» Work item
Start at the line below containing "OpenRC compatible SysV style init script" and stop at the line containing "file, however it". Repeat every line of that stretch exactly, and nothing outside it.

» Source material

########

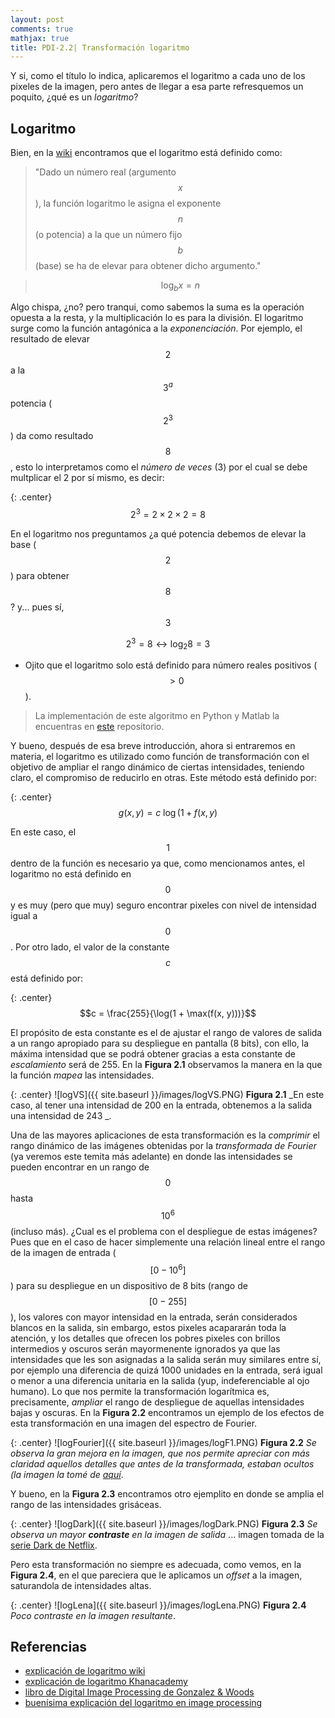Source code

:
 ```yaml
---
layout: post
comments: true
mathjax: true
title: PDI-2.2| Transformación logaritmo
---
```

Y si, como el título lo indica, aplicaremos el logaritmo a cada uno de los pixeles de la imagen, pero antes de llegar a esa parte refresquemos un poquito, ¿qué es un _logaritmo_?

## Logaritmo

Bien, en la [wiki](https://es.wikipedia.org/wiki/Logaritmo) encontramos que el logaritmo está definido como:
>"Dado un número real (argumento $$x$$), la función logaritmo le asigna el exponente $$n$$ (o potencia) a la que un número fijo $$b$$ (base) se ha de elevar para obtener dicho argumento."

>$$\log_{b}x = n$$

Algo chispa, ¿no? pero tranqui, como sabemos la suma es la operación opuesta a la resta, y la multiplicación lo es para la división. El logaritmo surge como la función antagónica a la _exponenciación_. 
Por ejemplo, el resultado de elevar $$2$$ a la $$3^{a}$$ potencia ($$2^{3}$$) da como resultado $$8$$, esto lo interpretamos como el _número de veces_ (3) por el cual se debe multplicar el 2 por sí mismo, es decir:

{: .center} 
$$2^{3} = 2 \times 2 \times 2 = 8$$

En el logaritmo nos preguntamos ¿a qué potencia debemos de elevar la base ($$2$$) para obtener $$8$$? y... pues sí, $$3$$

$$2^{3} = 8 \longleftrightarrow \log_{2}8 = 3$$

* Ojito que el logaritmo solo está definido para número reales positivos ($$>0$$).

> La implementación de este algoritmo en Python y Matlab la encuentras en [este](https://github.com/BryanMed/Procesamiento-de-imagen/tree/master/2.2%20logaritmo) repositorio.

Y bueno, después de esa breve introducción, ahora si entraremos en materia, el logaritmo es utilizado como función de transformación con el objetivo de ampliar el rango dinámico de ciertas intensidades, teniendo claro, el compromiso de reducirlo en otras. Este método está definido por:

{: .center}
$$g(x, y) = c \: \log(1 + f(x, y)$$

En este caso, el $$1$$ dentro de la función es necesario ya que, como mencionamos antes, el logaritmo no está definido en $$0$$ y es muy (pero que muy) seguro encontrar pixeles con nivel de intensidad igual a $$0$$. Por otro lado, el valor de la constante $$c$$ está definido por:

{: .center}
$$c = \frac{255}{\log(1 + \max(f(x, y)))}$$

El propósito de esta constante es el de ajustar el rango de valores de salida a un rango apropiado para su despliegue en pantalla (8 bits), con ello, la máxima intensidad que se podrá obtener gracias a esta constante de _escalamiento_ será de 255. En la __Figura 2.1__ observamos la manera en la que la función _mapea_ las intensidades.

{: .center}
![logVS]({{ site.baseurl }}/images/logVS.PNG)
 __Figura 2.1__ _En este caso, al tener una intensidad de 200 en la entrada, obtenemos a la salida una intensidad de 243 _.

Una de las mayores aplicaciones de esta transformación es la _comprimir_ el rango dinámico de las imágenes obtenidas por la _transformada de Fourier_ (ya veremos este temita más adelante) en donde las intensidades se pueden encontrar en un rango de $$0$$ hasta $$10^{6}$$ (incluso más). ¿Cual es el problema con el despliegue de estas imágenes? Pues que en el caso de hacer simplemente una relación lineal entre el rango de la imagen de entrada ($$[0 - 10^{6}]$$) para su despliegue en un dispositivo de 8 bits (rango de $$[0 - 255]$$), los valores con mayor intensidad en la entrada, serán considerados blancos en la salida, sin embargo, estos pixeles acapararán toda la atención, y los detalles que ofrecen los pobres pixeles con brillos intermedios y oscuros serán mayormenente ignorados ya que las intensidades que les son asignadas a la salida serán muy similares entre sí, por ejemplo una diferencia de quizá 1000 unidades en la entrada, será igual o menor a una diferencia unitaria en la salida (yup, indeferenciable al ojo humano). Lo que nos permite la transformación logarítmica es, precisamente, _ampliar_ el rango de despliegue de aquellas intensidades bajas y oscuras. En la __Figura 2.2__ encontramos un ejemplo de los efectos de esta transformación en una imagen del espectro de Fourier.

{: .center}
![logFourier]({{ site.baseurl }}/images/logF1.PNG)
 __Figura 2.2__ _Se observa la gran mejora en la imagen, que nos permite apreciar con más claridad aquellos detalles que antes de la transformada, estaban ocultos (la imagen la tomé de [aquí](http://www.cs.uregina.ca/Links/class-info/425-nova/Lab5/index.html
)_.

Y bueno, en la __Figura 2.3__ encontramos otro ejemplito en donde se amplia el rango de las intensidades grisáceas.

{: .center}
![logDark]({{ site.baseurl }}/images/logDark.PNG)
 __Figura 2.3__ _Se observa un mayor __contraste__ en la imagen de salida_ ... imagen tomada de la [serie Dark de Netflix](https://www.netflix.com/mx/title/80100172).
 
 Pero esta transformación no siempre es adecuada, como vemos, en la __Figura 2.4__, en el que pareciera que le aplicamos un _offset_ a la imagen, saturandola de intensidades altas.

{: .center}
![logLena]({{ site.baseurl }}/images/logLena.PNG)
 __Figura 2.4__ _Poco contraste en la imagen resultante_.


  

## Referencias

* [explicación de logaritmo wiki](https://es.wikipedia.org/wiki/Logaritmo)
* [explicación de logaritmo Khanacademy](https://es.khanacademy.org/math/algebra2/exponential-and-logarithmic-functions/introduction-to-logarithms/a/intro-to-logarithms)
* [libro de Digital Image Processing de Gonzalez & Woods](https://www.amazon.com/Digital-Image-Processing-Rafael-Gonzalez/dp/0133356728)
* [buenísima explicación del logaritmo en image processing](https://homepages.inf.ed.ac.uk/rbf/HIPR2/pixlog.htm)



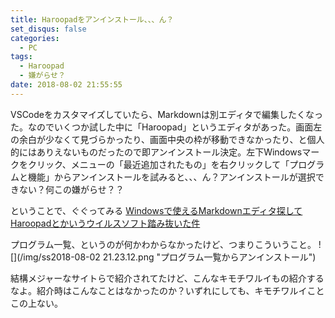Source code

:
 ```yaml
---
title: Haroopadをアンインストール、、、ん？
set_disqus: false
categories:
  - PC
tags:
  - Haroopad
  - 嫌がらせ？
date: 2018-08-02 21:55:55
---
```

VSCodeをカスタマイズしていたら、Markdownは別エディタで編集したくなった。なのでいくつか試した中に「Haroopad」というエディタがあった。画面左の余白が少なくて見づらかったり、画面中央の枠が移動できなかったり、と個人的にはありえないものだったので即アンインストール決定。左下Windowsマークをクリック、メニューの「最近追加されたもの」を右クリックして「プログラムと機能」からアンインストールを試みると、、、ん？アンインストールが選択できない？何この嫌がらせ？？

ということで、ぐぐってみる
[Windowsで使えるMarkdownエディタ探してHaroopadとかいうウイルスソフト踏み抜いた件](http://catnightwalker.hatenablog.com/entry/haroopad_is_virus)

プログラム一覧、というのが何かわからなかったけど、つまりこういうこと。
![](/img/ss2018-08-02 21.23.12.png "プログラム一覧からアンインストール")

結構メジャーなサイトらで紹介されてたけど、こんなキモチワルイもの紹介するなよ。紹介時はこんなことはなかったのか？いずれにしても、キモチワルイことこの上ない。
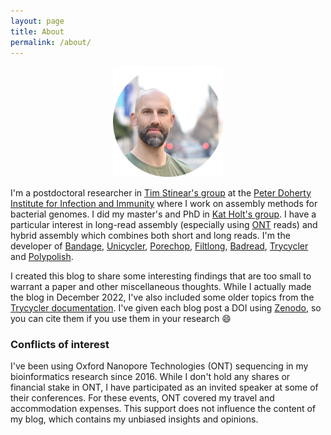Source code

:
 ```yaml
---
layout: page
title: About
permalink: /about/
---
```


<p align="center"><img src="/assets/images/me.png" alt="Ryan Wick" width="35%"></p>

I'm a postdoctoral researcher in [Tim Stinear's group](https://www.doherty.edu.au/people/tim-stinear) at the [Peter Doherty Institute for Infection and Immunity](https://www.doherty.edu.au) where I work on assembly methods for bacterial genomes. I did my master's and PhD in [Kat Holt's group](https://holtlab.net). I have a particular interest in long-read assembly (especially using [ONT](https://nanoporetech.com) reads) and hybrid assembly which combines both short and long reads. I'm the developer of [Bandage](https://github.com/rrwick/Bandage), [Unicycler](https://github.com/rrwick/Unicycler), [Porechop](https://github.com/rrwick/Porechop), [Filtlong](https://github.com/rrwick/Filtlong), [Badread](https://github.com/rrwick/Badread), [Trycycler](https://github.com/rrwick/Trycycler) and [Polypolish](https://github.com/rrwick/Polypolish).

I created this blog to share some interesting findings that are too small to warrant a paper and other miscellaneous thoughts. While I actually made the blog in December 2022, I've also included some older topics from the [Trycycler documentation](https://github.com/rrwick/Trycycler/wiki). I've given each blog post a DOI using [Zenodo](https://zenodo.org), so you can cite them if you use them in your research :smile:


### Conflicts of interest

I've been using Oxford Nanopore Technologies (ONT) sequencing in my bioinformatics research since 2016. While I don't hold any shares or financial stake in ONT, I have participated as an invited speaker at some of their conferences. For these events, ONT covered my travel and accommodation expenses. This support does not influence the content of my blog, which contains my unbiased insights and opinions.
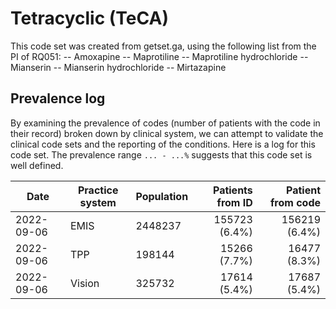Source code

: # Tetracyclic (TeCA)  

This code set was created from getset.ga, using the following list from the PI of RQ051:
-- Amoxapine
-- Maprotiline
-- Maprotiline hydrochloride
-- Mianserin
-- Mianserin hydrochloride
-- Mirtazapine


## Prevalence log

By examining the prevalence of codes (number of patients with the code in their record) broken down by clinical system, we can attempt to validate the clinical code sets and the reporting of the conditions. Here is a log for this code set. The prevalence range `... - ...%` suggests that this code set is well defined.

| Date       | Practice system | Population | Patients from ID | Patient from code |
| ---------- | --------------- | ---------- | ---------------: | ----------------: |
| 2022-09-06 | EMIS            |    2448237 |    155723 (6.4%) |     156219 (6.4%) |
| 2022-09-06 | TPP             |     198144 |     15266 (7.7%) |      16477 (8.3%) |
| 2022-09-06 | Vision          |     325732 |     17614 (5.4%) |      17687 (5.4%) |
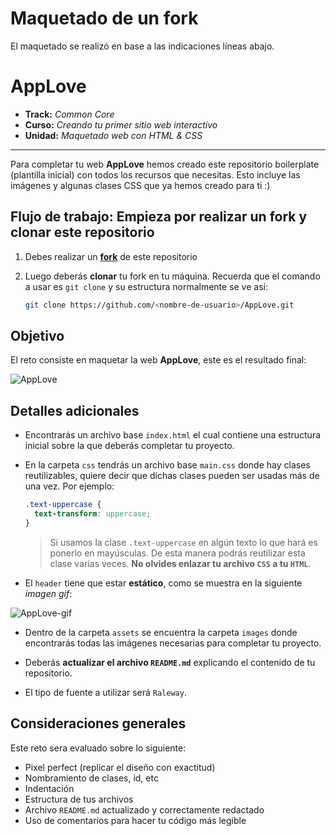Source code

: # Maquetado de un fork  
El maquetado se realizó en base a las indicaciones líneas abajo.

# AppLove

* **Track:** _Common Core_
* **Curso:** _Creando tu primer sitio web interactivo_
* **Unidad:** _Maquetado web con HTML & CSS_

***
Para completar tu web **AppLove** hemos creado este repositorio boilerplate (plantilla inicial) con todos los recursos que necesitas. Esto incluye las imágenes y algunas clases CSS que ya hemos creado para ti :)

## Flujo de trabajo: Empieza por realizar un fork y clonar este repositorio

1. Debes realizar un [**fork**](https://gist.github.com/ivandevp/1de47ae69a5e139a6622d78c882e1f74) de este repositorio

2. Luego deberás **clonar** tu fork en tu máquina. Recuerda que el comando a usar es `git clone` y su estructura normalmente se ve así:

    ```bash
    git clone https://github.com/<nombre-de-usuario>/AppLove.git
    ```

## Objetivo

El reto consiste en maquetar la web **AppLove**, este es el resultado final:

![AppLove](https://fotos.subefotos.com/1edc0aab51f1d624da4a24ab86129d87o.png)

## Detalles adicionales

- Encontrarás un archivo base `index.html` el cual contiene una estructura inicial sobre la que deberás completar tu proyecto.

- En la carpeta `css` tendrás un archivo base `main.css` donde hay clases reutilizables, quiere decir que dichas clases pueden ser usadas más de una vez. Por ejemplo:

    ```CSS
    .text-uppercase {
      text-transform: uppercase;
    }
    ```

    >Si usamos la clase `.text-uppercase` en algún texto lo que hará es ponerlo en mayúsculas. De esta manera podrás reutilizar esta clase varias veces. **No olvides enlazar tu archivo `CSS` a tu `HTML`**.

- El `header` tiene que estar **estático**, como se muestra en la siguiente _imagen gif_:

![AppLove-gif](https://fotos.subefotos.com/da068e44cb72b36ba6c4458130c00185o.gif)

- Dentro de la carpeta `assets` se encuentra la carpeta `images` donde encontrarás todas las imágenes necesarias para completar tu proyecto.

- Deberás **actualizar el archivo `README.md`** explicando el contenido de tu repositorio.

- El tipo de fuente a utilizar será `Raleway`.

## Consideraciones generales

Este reto sera evaluado sobre lo siguiente:

- Pixel perfect (replicar el diseño con exactitud)
- Nombramiento de clases, id, etc
- Indentación
- Estructura de tus archivos
- Archivo `README.md` actualizado y correctamente redactado
- Uso de comentarios para hacer tu código más legible
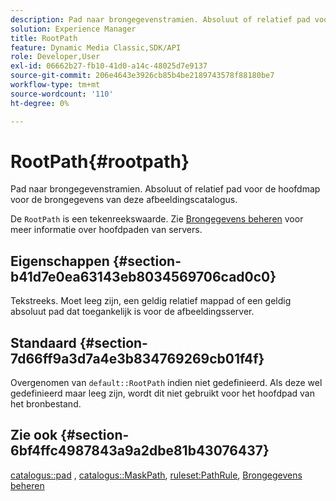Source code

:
 ```yaml
---
description: Pad naar brongegevenstramien. Absoluut of relatief pad voor de hoofdmap voor de brongegevens van deze afbeeldingscatalogus.
solution: Experience Manager
title: RootPath
feature: Dynamic Media Classic,SDK/API
role: Developer,User
exl-id: 06662b27-fb10-41d0-a14c-48025d7e9137
source-git-commit: 206e4643e3926cb85b4be2189743578f88180be7
workflow-type: tm+mt
source-wordcount: '110'
ht-degree: 0%

---
```


# RootPath{#rootpath}

Pad naar brongegevenstramien. Absoluut of relatief pad voor de hoofdmap voor de brongegevens van deze afbeeldingscatalogus.

De `RootPath` is een tekenreekswaarde. Zie [Brongegevens beheren](../../../../../is-api/image-serving-api-ref/c-configuration-and-administration/c-managing-content/r-source-data.md#reference-4eebd51b2db2401c90be771d3382329e) voor meer informatie over hoofdpaden van servers.

## Eigenschappen {#section-b41d7e0ea63143eb8034569706cad0c0}

Tekstreeks. Moet leeg zijn, een geldig relatief mappad of een geldig absoluut pad dat toegankelijk is voor de afbeeldingsserver.

## Standaard {#section-7d66ff9a3d7a4e3b834769269cb01f4f}

Overgenomen van `default::RootPath` indien niet gedefinieerd. Als deze wel gedefinieerd maar leeg zijn, wordt dit niet gebruikt voor het hoofdpad van het bronbestand.

## Zie ook {#section-6bf4ffc4987843a9a2dbe81b43076437}

[catalogus::pad](/help/aem-is-ir-api/is-api/image-catalog/image-serving-api-ref/c-image-catalog-reference/c-image-svg-data-reference/c-image-data-reference/r-path-cat.md) , [catalogus::MaskPath](/help/aem-is-ir-api/is-api/image-catalog/image-serving-api-ref/c-image-catalog-reference/c-image-svg-data-reference/c-image-data-reference/r-maskpath-cat.md),  [ruleset:PathRule](../../../../../is-api/image-catalog/image-serving-api-ref/c-image-catalog-reference/c-rule-set-reference/c-rule-set-reference.md#concept-3e5058cf3507470b82cac638df23ea8e), [Brongegevens beheren](../../../../../is-api/image-serving-api-ref/c-configuration-and-administration/c-managing-content/r-source-data.md#reference-4eebd51b2db2401c90be771d3382329e)

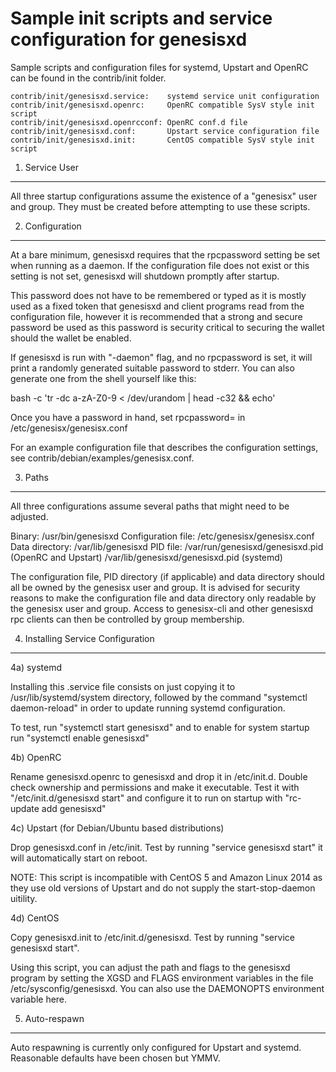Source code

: Sample init scripts and service configuration for genesisxd
==========================================================

Sample scripts and configuration files for systemd, Upstart and OpenRC
can be found in the contrib/init folder.

    contrib/init/genesisxd.service:    systemd service unit configuration
    contrib/init/genesisxd.openrc:     OpenRC compatible SysV style init script
    contrib/init/genesisxd.openrcconf: OpenRC conf.d file
    contrib/init/genesisxd.conf:       Upstart service configuration file
    contrib/init/genesisxd.init:       CentOS compatible SysV style init script

1. Service User
---------------------------------

All three startup configurations assume the existence of a "genesisx" user
and group.  They must be created before attempting to use these scripts.

2. Configuration
---------------------------------

At a bare minimum, genesisxd requires that the rpcpassword setting be set
when running as a daemon.  If the configuration file does not exist or this
setting is not set, genesisxd will shutdown promptly after startup.

This password does not have to be remembered or typed as it is mostly used
as a fixed token that genesisxd and client programs read from the configuration
file, however it is recommended that a strong and secure password be used
as this password is security critical to securing the wallet should the
wallet be enabled.

If genesisxd is run with "-daemon" flag, and no rpcpassword is set, it will
print a randomly generated suitable password to stderr.  You can also
generate one from the shell yourself like this:

bash -c 'tr -dc a-zA-Z0-9 < /dev/urandom | head -c32 && echo'

Once you have a password in hand, set rpcpassword= in /etc/genesisx/genesisx.conf

For an example configuration file that describes the configuration settings,
see contrib/debian/examples/genesisx.conf.

3. Paths
---------------------------------

All three configurations assume several paths that might need to be adjusted.

Binary:              /usr/bin/genesisxd
Configuration file:  /etc/genesisx/genesisx.conf
Data directory:      /var/lib/genesisxd
PID file:            /var/run/genesisxd/genesisxd.pid (OpenRC and Upstart)
                     /var/lib/genesisxd/genesisxd.pid (systemd)

The configuration file, PID directory (if applicable) and data directory
should all be owned by the genesisx user and group.  It is advised for security
reasons to make the configuration file and data directory only readable by the
genesisx user and group.  Access to genesisx-cli and other genesisxd rpc clients
can then be controlled by group membership.

4. Installing Service Configuration
-----------------------------------

4a) systemd

Installing this .service file consists on just copying it to
/usr/lib/systemd/system directory, followed by the command
"systemctl daemon-reload" in order to update running systemd configuration.

To test, run "systemctl start genesisxd" and to enable for system startup run
"systemctl enable genesisxd"

4b) OpenRC

Rename genesisxd.openrc to genesisxd and drop it in /etc/init.d.  Double
check ownership and permissions and make it executable.  Test it with
"/etc/init.d/genesisxd start" and configure it to run on startup with
"rc-update add genesisxd"

4c) Upstart (for Debian/Ubuntu based distributions)

Drop genesisxd.conf in /etc/init.  Test by running "service genesisxd start"
it will automatically start on reboot.

NOTE: This script is incompatible with CentOS 5 and Amazon Linux 2014 as they
use old versions of Upstart and do not supply the start-stop-daemon uitility.

4d) CentOS

Copy genesisxd.init to /etc/init.d/genesisxd. Test by running "service genesisxd start".

Using this script, you can adjust the path and flags to the genesisxd program by
setting the XGSD and FLAGS environment variables in the file
/etc/sysconfig/genesisxd. You can also use the DAEMONOPTS environment variable here.

5. Auto-respawn
-----------------------------------

Auto respawning is currently only configured for Upstart and systemd.
Reasonable defaults have been chosen but YMMV.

########

» Exercise solution
    contrib/init/genesisxd.openrc:     OpenRC compatible SysV style init script
    contrib/init/genesisxd.openrcconf: OpenRC conf.d file
    contrib/init/genesisxd.conf:       Upstart service configuration file
    contrib/init/genesisxd.init:       CentOS compatible SysV style init script

1. Service User
---------------------------------

All three startup configurations assume the existence of a "genesisx" user
and group.  They must be created before attempting to use these scripts.

2. Configuration
---------------------------------

At a bare minimum, genesisxd requires that the rpcpassword setting be set
when running as a daemon.  If the configuration file does not exist or this
setting is not set, genesisxd will shutdown promptly after startup.

This password does not have to be remembered or typed as it is mostly used
as a fixed token that genesisxd and client programs read from the configuration
file, however it is recommended that a strong and secure password be used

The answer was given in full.